#### PROBLEM DESCRIPTION
Find the lines of data that contain the string "rstt", then list them.

_ _ _ _ _

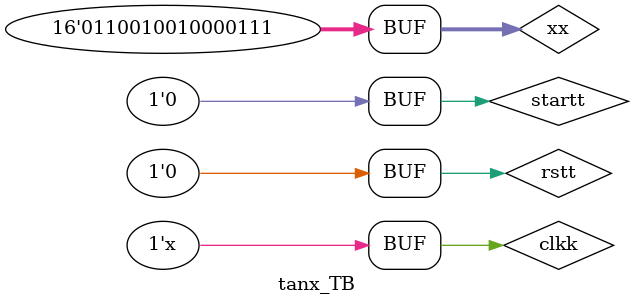
<source format=sv>
`timescale 1ns/1ns
module tanx_TB();
	wire [15:0] resultt;
	wire readyy, busyy;
	reg clkk,rstt,startt;
	reg [15:0] xx;
	RTL UUT(readyy, clkk, rstt, startt, xx, busyy, resultt);
	initial begin
		rstt=1'b1;
		clkk=1'b0;
		startt=1'b0;
	end
	initial #24 rstt = 1'b0;
	always #20 clkk = ~clkk;
	initial begin
		#100 startt=1'b1;
		#11 xx=16'b0110010010000111;
		#100 startt=1'b0;
	end
endmodule
		

</source>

_ _ _ _ _

#### SOLUTION TO THIS PROBLEM
	reg clkk,rstt,startt;
	RTL UUT(readyy, clkk, rstt, startt, xx, busyy, resultt);
		rstt=1'b1;
	initial #24 rstt = 1'b0;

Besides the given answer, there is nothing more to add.